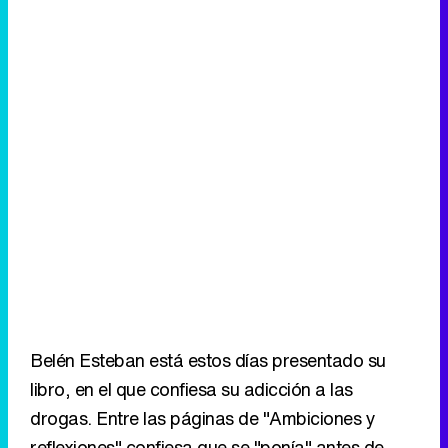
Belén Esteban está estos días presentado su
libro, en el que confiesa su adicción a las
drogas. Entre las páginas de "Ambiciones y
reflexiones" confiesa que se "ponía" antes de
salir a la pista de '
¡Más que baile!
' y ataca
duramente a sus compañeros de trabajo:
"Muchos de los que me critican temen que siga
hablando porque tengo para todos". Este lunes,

---

Consider the material above. Report how many of its lines contain the word "confiesa", and nothing more.

WORKED SOLUTION -> 2